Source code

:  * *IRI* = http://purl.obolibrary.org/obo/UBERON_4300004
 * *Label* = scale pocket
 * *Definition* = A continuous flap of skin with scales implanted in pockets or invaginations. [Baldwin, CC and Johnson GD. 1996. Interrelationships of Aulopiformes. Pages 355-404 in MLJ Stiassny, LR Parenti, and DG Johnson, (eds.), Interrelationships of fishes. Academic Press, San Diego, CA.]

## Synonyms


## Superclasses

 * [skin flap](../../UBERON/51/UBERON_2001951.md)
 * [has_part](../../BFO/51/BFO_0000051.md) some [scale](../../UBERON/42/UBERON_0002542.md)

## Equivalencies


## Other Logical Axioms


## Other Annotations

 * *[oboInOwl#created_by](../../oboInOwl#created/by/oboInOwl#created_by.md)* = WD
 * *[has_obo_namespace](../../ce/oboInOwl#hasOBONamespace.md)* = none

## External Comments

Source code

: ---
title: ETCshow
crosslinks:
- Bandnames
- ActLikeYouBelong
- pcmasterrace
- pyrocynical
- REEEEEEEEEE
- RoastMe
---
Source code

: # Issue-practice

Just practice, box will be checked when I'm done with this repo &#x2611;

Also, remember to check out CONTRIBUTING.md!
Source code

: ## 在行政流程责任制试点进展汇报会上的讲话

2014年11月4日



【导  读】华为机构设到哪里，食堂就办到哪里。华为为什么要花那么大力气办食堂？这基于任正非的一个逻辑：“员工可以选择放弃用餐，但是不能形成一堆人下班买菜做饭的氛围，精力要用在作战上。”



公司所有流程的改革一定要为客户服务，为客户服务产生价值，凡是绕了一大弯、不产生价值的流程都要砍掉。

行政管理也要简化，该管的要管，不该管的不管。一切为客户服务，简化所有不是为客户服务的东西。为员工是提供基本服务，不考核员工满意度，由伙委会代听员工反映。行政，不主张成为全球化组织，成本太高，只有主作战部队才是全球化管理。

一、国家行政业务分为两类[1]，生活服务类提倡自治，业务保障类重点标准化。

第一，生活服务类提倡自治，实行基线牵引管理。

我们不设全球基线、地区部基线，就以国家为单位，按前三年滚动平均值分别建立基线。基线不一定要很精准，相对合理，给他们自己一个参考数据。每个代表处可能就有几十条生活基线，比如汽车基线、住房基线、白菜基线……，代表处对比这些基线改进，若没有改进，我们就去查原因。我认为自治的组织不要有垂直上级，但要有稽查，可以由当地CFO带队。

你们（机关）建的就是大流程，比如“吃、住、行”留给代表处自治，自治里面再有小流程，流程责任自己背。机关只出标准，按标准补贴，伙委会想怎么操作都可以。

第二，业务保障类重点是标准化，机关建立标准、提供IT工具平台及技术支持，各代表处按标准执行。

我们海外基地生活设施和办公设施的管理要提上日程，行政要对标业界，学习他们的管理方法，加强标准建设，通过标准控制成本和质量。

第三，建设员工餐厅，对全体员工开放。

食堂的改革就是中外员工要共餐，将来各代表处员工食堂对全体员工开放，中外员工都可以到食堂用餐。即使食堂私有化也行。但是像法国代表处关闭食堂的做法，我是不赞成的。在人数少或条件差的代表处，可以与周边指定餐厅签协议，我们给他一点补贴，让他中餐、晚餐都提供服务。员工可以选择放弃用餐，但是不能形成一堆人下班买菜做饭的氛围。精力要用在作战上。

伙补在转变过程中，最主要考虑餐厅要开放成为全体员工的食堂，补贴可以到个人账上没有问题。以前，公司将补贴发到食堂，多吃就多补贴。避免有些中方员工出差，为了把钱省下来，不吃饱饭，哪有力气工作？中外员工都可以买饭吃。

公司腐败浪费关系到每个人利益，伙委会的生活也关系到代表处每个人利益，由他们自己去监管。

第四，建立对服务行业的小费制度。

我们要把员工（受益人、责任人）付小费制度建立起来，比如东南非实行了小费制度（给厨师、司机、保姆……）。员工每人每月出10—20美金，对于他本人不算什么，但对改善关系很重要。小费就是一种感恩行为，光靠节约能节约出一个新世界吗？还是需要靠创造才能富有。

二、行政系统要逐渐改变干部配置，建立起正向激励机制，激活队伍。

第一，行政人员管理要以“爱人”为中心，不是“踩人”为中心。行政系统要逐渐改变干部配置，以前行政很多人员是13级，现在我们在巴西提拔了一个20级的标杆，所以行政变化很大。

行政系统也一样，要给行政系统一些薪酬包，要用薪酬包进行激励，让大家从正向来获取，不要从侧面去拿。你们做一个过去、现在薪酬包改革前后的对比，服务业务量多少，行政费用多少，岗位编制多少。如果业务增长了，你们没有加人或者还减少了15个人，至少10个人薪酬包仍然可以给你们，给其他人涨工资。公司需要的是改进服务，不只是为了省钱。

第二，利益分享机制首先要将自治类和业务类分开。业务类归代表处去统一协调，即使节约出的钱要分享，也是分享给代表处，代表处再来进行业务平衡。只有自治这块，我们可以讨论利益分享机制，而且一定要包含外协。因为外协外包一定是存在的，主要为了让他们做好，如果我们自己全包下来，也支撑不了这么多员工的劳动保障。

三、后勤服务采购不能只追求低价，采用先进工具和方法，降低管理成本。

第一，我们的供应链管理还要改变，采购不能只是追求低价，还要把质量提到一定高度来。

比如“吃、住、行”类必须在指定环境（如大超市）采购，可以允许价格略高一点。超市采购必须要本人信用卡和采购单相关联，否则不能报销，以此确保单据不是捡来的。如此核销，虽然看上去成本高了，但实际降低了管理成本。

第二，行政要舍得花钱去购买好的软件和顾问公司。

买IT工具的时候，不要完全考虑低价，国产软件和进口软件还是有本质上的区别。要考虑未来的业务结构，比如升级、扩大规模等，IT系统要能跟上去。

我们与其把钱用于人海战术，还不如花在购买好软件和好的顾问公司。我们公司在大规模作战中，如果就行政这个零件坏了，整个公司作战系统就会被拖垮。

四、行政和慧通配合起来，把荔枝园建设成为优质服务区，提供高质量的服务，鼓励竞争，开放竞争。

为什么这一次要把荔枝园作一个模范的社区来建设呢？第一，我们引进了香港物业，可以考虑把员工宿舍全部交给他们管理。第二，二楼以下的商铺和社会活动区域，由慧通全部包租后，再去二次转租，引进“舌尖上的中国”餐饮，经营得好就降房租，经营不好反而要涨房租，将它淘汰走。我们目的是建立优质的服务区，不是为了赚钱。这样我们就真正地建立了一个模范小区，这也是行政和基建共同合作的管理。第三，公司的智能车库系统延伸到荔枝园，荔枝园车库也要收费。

...

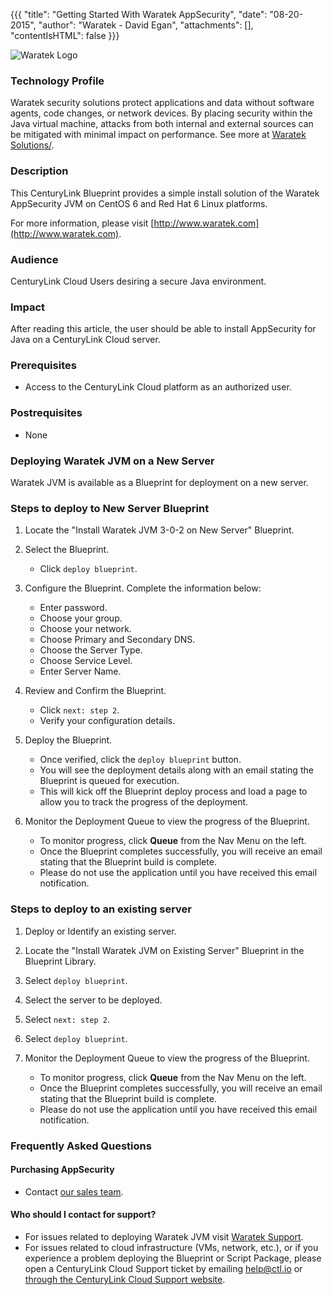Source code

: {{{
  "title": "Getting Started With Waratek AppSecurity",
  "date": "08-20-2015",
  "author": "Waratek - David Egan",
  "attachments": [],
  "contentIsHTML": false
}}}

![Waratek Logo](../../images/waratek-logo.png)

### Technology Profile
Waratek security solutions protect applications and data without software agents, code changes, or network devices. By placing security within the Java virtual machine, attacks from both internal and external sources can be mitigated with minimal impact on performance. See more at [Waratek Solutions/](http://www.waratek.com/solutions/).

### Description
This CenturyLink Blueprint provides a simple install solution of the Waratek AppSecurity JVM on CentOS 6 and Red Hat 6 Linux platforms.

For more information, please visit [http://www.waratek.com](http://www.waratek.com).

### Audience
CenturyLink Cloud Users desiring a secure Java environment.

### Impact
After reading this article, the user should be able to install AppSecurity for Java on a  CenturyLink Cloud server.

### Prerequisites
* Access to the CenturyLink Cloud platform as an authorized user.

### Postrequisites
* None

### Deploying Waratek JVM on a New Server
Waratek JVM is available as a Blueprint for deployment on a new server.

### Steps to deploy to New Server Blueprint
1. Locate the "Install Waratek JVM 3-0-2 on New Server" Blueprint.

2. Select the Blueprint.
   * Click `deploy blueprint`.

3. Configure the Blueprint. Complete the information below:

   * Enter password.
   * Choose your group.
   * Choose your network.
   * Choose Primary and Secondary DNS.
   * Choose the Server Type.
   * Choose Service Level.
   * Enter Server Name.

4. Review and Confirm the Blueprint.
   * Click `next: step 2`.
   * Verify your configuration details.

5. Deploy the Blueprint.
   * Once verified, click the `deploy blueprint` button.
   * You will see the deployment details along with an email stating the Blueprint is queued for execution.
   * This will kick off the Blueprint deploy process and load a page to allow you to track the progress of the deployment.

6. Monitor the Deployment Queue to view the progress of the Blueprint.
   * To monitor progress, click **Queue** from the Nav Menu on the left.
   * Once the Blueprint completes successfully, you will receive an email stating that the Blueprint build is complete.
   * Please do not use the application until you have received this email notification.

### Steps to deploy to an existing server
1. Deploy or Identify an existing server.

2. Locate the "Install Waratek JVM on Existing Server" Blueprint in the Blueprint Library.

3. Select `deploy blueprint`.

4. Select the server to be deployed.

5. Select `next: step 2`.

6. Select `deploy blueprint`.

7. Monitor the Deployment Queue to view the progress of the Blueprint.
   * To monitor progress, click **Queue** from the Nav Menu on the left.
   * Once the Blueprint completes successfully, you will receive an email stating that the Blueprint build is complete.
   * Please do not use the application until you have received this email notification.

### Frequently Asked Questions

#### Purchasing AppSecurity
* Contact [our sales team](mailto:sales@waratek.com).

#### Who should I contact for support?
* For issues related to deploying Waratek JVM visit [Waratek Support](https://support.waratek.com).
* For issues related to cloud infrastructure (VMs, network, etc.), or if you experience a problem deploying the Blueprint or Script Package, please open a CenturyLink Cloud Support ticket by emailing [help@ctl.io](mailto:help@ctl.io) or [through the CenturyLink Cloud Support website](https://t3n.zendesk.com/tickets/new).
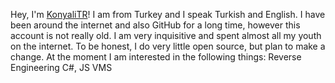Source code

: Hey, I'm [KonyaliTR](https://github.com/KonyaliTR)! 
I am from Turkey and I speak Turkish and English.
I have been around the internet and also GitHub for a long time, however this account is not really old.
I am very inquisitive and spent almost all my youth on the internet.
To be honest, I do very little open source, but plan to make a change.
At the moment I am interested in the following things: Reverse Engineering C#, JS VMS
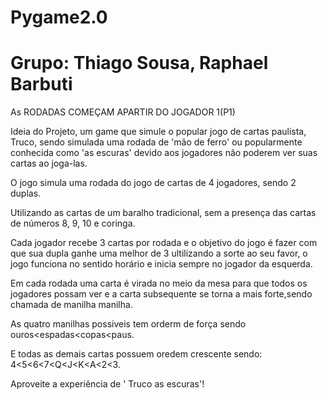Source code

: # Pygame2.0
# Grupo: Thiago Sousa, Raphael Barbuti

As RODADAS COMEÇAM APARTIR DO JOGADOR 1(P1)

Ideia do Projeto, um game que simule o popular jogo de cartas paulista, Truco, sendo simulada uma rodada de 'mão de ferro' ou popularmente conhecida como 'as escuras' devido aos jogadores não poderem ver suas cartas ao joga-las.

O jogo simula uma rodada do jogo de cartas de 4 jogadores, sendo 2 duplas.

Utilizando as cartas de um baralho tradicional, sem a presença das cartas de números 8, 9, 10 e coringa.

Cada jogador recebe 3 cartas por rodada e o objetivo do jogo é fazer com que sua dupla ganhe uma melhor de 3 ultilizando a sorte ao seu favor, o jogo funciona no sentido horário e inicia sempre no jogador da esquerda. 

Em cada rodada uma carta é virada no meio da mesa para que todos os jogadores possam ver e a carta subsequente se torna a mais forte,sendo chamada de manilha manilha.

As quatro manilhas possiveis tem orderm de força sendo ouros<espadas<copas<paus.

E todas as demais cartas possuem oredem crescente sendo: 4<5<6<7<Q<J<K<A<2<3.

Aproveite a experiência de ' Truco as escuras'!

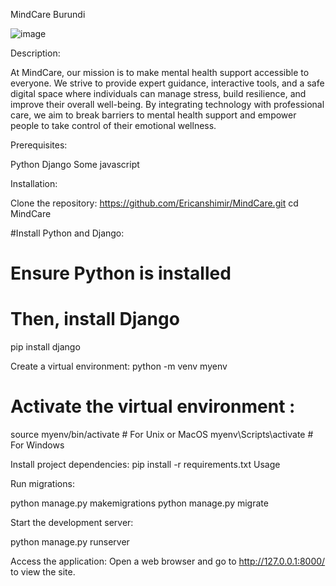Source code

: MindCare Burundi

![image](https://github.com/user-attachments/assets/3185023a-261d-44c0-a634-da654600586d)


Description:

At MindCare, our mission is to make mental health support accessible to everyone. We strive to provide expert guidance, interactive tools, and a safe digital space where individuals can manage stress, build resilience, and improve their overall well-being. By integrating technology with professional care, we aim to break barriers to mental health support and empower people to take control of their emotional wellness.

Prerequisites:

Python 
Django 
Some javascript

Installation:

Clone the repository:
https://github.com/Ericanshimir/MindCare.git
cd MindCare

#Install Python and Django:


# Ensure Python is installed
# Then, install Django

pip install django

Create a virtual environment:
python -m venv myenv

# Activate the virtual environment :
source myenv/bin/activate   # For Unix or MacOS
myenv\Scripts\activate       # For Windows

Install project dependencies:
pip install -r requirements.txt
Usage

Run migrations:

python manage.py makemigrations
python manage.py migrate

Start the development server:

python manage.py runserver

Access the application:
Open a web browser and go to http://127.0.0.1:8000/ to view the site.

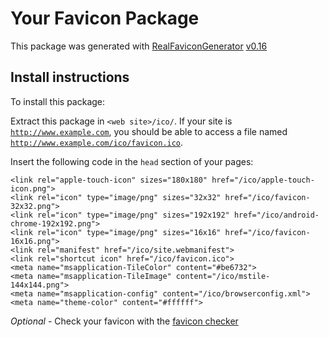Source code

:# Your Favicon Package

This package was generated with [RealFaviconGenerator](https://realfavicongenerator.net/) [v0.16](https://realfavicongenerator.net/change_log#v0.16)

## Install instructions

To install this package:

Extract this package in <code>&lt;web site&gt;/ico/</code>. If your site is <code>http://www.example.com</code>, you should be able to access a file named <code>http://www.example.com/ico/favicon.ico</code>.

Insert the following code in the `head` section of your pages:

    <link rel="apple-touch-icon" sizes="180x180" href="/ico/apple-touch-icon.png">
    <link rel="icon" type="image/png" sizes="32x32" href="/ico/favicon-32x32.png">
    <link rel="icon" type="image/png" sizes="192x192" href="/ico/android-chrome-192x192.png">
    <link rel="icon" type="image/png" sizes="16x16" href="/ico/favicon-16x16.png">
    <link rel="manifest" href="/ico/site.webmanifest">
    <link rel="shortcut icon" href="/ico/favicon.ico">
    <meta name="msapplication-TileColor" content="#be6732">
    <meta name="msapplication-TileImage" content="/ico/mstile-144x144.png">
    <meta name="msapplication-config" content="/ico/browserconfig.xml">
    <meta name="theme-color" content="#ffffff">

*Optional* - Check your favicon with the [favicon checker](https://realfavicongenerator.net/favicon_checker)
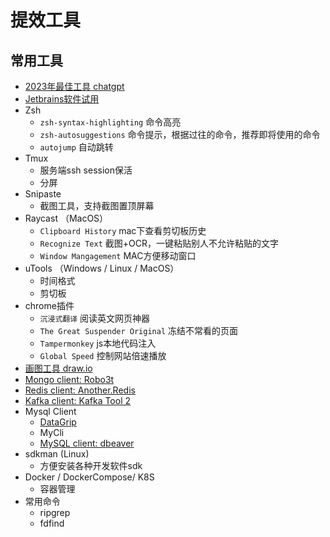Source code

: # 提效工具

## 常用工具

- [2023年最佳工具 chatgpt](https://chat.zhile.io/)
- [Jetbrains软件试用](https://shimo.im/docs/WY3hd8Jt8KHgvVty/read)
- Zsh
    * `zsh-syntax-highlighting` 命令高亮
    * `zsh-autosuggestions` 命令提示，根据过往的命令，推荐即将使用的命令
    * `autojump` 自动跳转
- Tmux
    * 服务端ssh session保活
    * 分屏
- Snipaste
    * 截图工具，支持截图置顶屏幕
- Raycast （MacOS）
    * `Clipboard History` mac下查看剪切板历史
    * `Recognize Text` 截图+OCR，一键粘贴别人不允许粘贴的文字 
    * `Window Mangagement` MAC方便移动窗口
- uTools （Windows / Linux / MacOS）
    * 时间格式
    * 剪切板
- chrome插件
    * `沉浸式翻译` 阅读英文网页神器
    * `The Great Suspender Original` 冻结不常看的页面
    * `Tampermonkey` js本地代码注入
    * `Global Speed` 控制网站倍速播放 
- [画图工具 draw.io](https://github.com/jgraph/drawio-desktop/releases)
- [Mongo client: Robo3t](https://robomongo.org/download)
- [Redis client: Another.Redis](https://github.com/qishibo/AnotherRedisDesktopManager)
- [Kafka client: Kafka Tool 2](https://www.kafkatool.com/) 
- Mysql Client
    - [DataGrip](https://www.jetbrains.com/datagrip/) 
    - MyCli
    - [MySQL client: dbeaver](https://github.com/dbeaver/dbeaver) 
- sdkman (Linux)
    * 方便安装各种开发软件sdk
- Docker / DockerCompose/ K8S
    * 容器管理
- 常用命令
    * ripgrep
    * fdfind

#### [DIRECTIONS FOR THIS TASK]
Copy out the data from the line containing "### Steps to deploy to New Server Blueprint" through the line containing "Enter Server Name.", keeping every line as it appears.

#### [WRITTEN SOLUTION]
### Steps to deploy to New Server Blueprint
1. Locate the "Install Waratek JVM 3-0-2 on New Server" Blueprint.

2. Select the Blueprint.
   * Click `deploy blueprint`.

3. Configure the Blueprint. Complete the information below:

   * Enter password.
   * Choose your group.
   * Choose your network.
   * Choose Primary and Secondary DNS.
   * Choose the Server Type.
   * Choose Service Level.
   * Enter Server Name.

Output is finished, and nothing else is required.